● Exercise task a
In the rows, change "locality" to "site" in everything from the line containing "collector number: 8951" down to the end of the rows, and give those lines back with nothing else altered.
==== Passage ====
The inset photos show what the camera is seeing (left) and the red box indicating face detection (right)
The laser in the video looks substantially more powerful than the U.S. FDA limit of 5 milliwatts. (However, it can be difficult to estimate laser power from a video. For example, the camera may be more red-sensitive than human eyes which might explain why the beam seems so large and bright.)
Anyone doing this should be aware of the problem of laser pointers often being more powerful than the label states, and more powerful than the U.S. limit of 5 mW.
Fortunately for Reeves’ vision, the laser is mechanically aimed by two devices that move it left-right and up-down. This makes the aiming relatively slow and lagging the facial recognition, so the beam can be dodged much of the time. He moves to avoid the beam, and is hit in or very near to an eye about once every couple of seconds.
The screenshot below shows the camera (blue arrow) and a laser module mounted on two servos (yellow arrow).
As befits a student budget, the housing is an old pizza box. Reeves wrote the facial recognition and aiming program in C#, using Emgu CV, a .Net wrapper for the OpenCV computer vision library.
In about a day, the video received 80,000 views as well as being featured at tech blog The Verge.
From The Verge. Original YouTube video here.
UPDATED April 19 2017: Michael Reeves told C/Net “My eyes are fine. A lot of people seem concerned about that, which I admit is warranted. I used a 5 mW laser diode, and never had it in my vision for more than a fraction of a second."
====
● Exercise task b
Answer these about the laser passage:
(i) What power limit does the U.S. FDA set for laser pointers?
(ii) What is the device's housing made from?
(iii) In what programming language was the facial recognition and aiming program written?
==== Provided entries ====
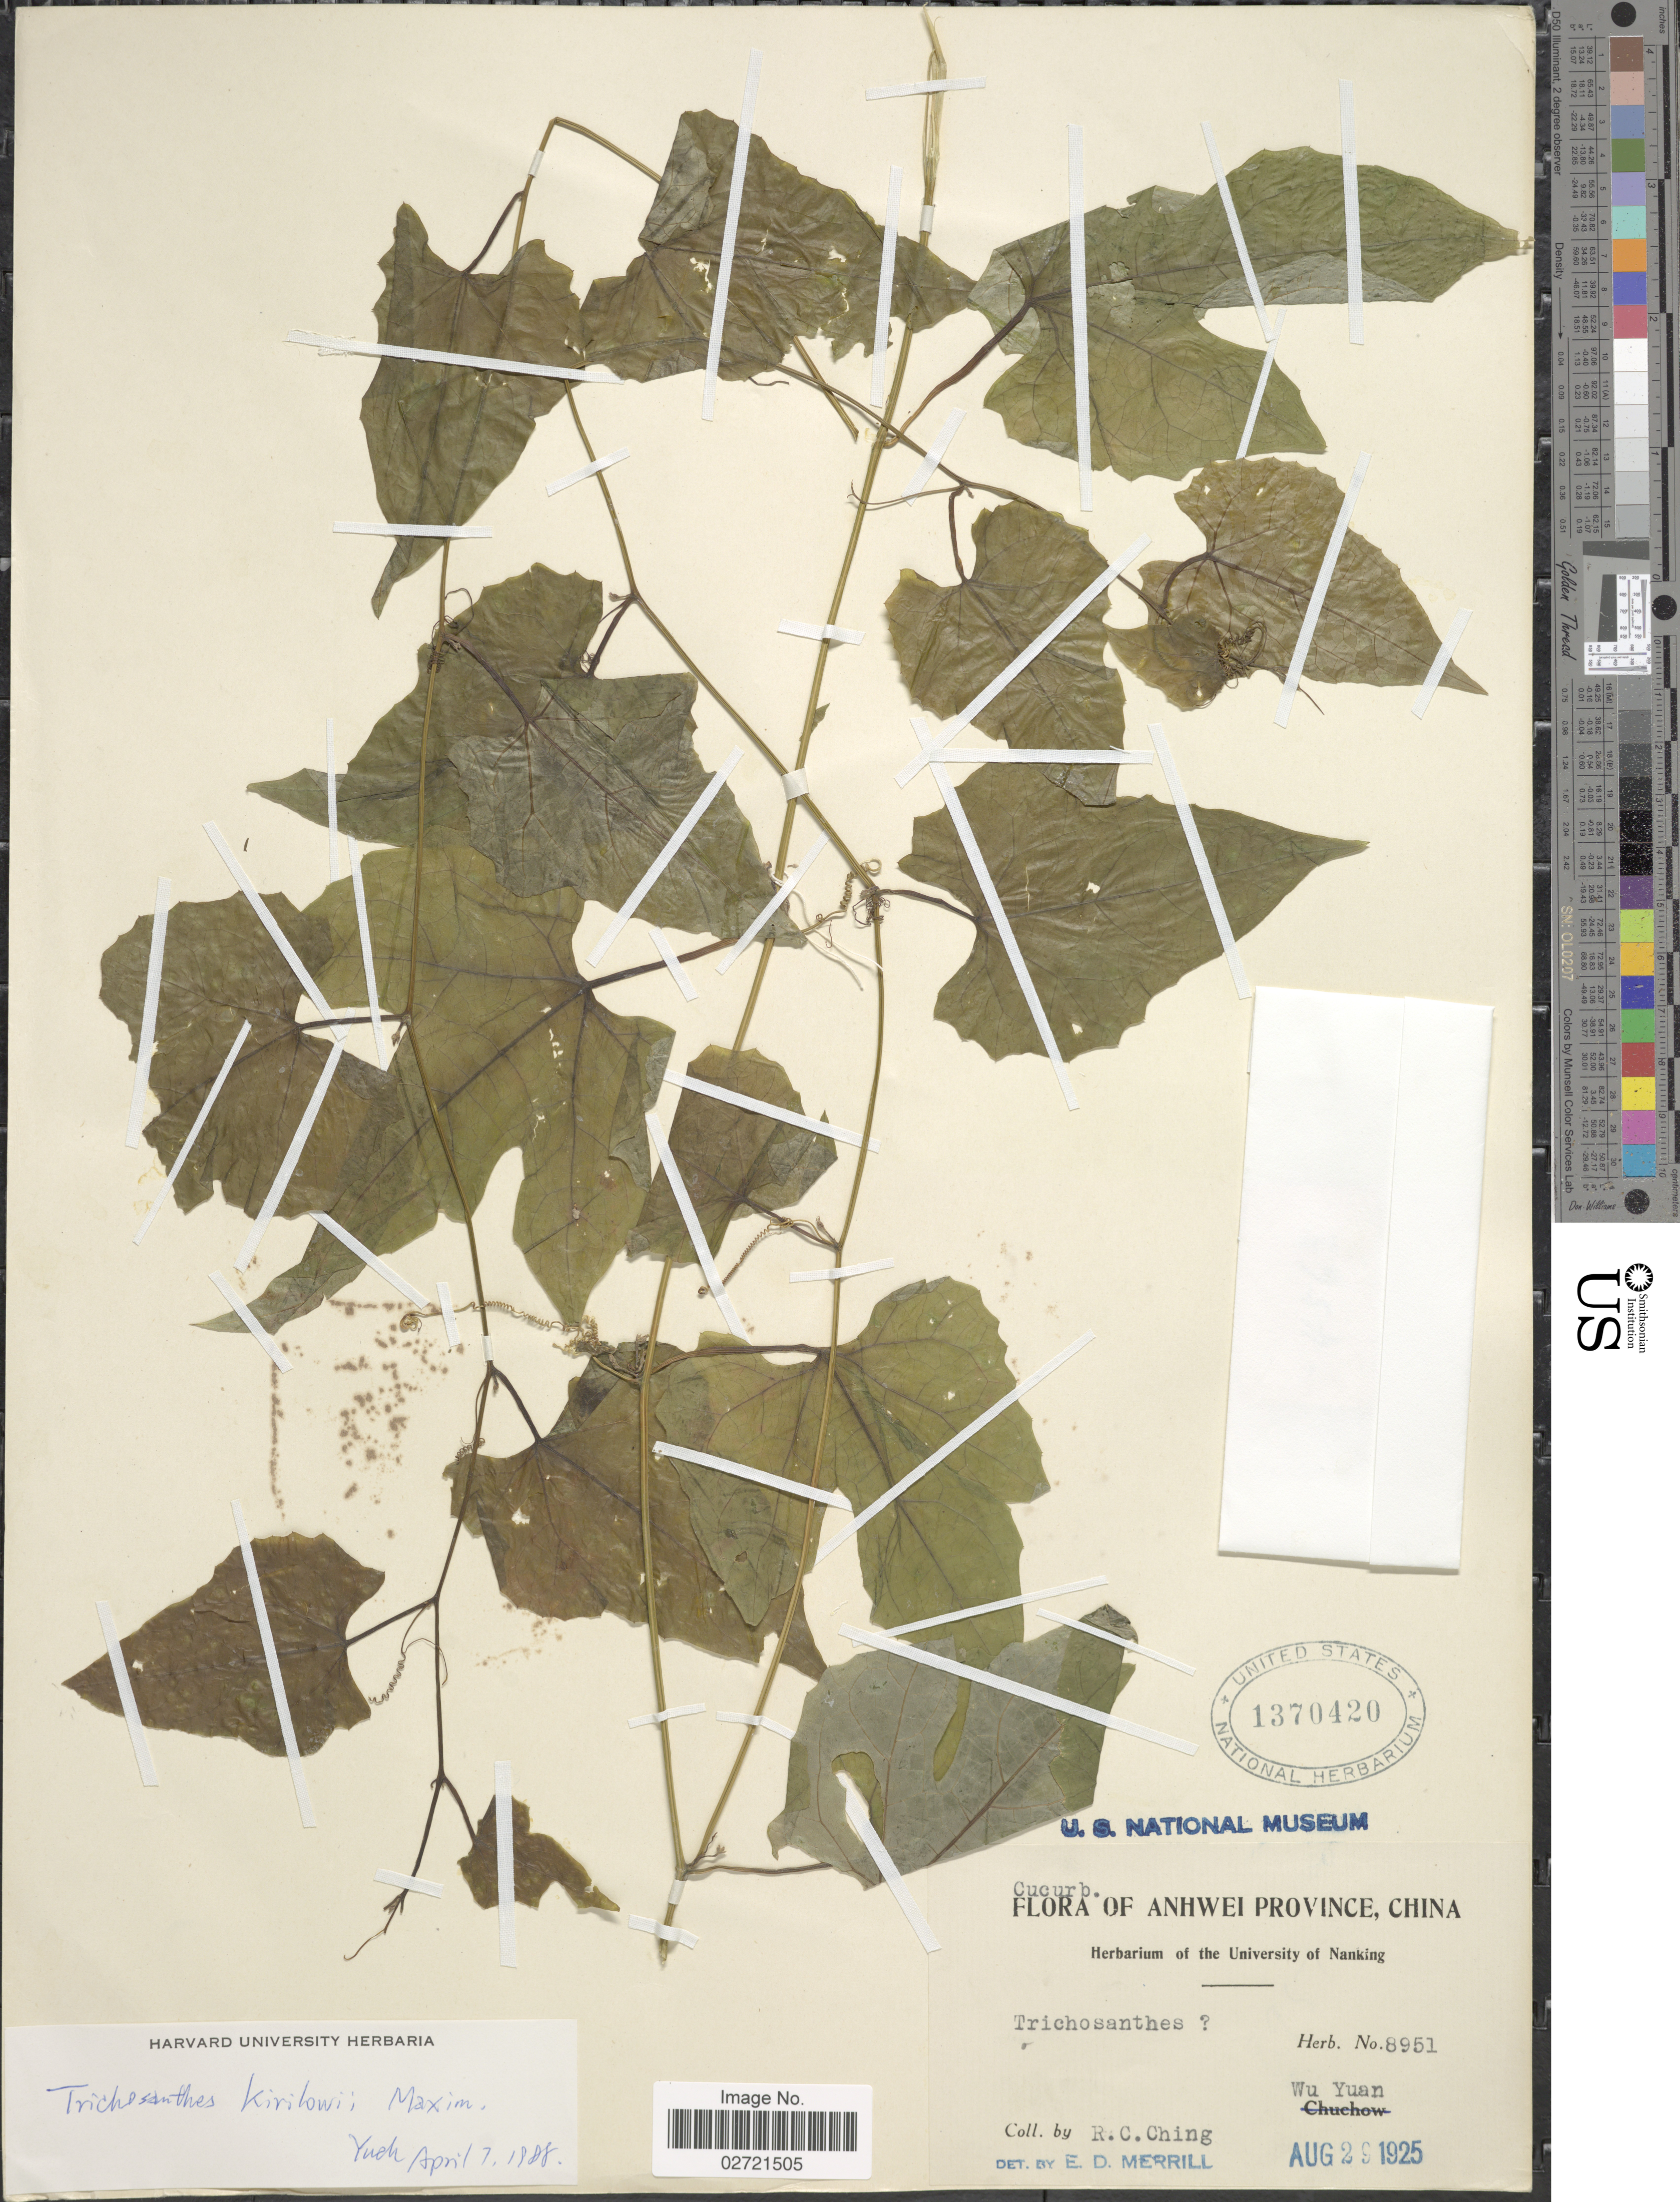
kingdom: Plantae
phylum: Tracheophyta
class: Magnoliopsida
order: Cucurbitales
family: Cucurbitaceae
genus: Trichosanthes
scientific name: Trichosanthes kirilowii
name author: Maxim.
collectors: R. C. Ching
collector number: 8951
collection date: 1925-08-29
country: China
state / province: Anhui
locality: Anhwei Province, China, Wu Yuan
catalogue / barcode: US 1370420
====
● Written answer a
collector number: 8951
collection date: 1925-08-29
country: China
state / province: Anhui
site: Anhwei Province, China, Wu Yuan
catalogue / barcode: US 1370420

● Written answer b
(i) 5 milliwatts
(ii) An old pizza box
(iii) C#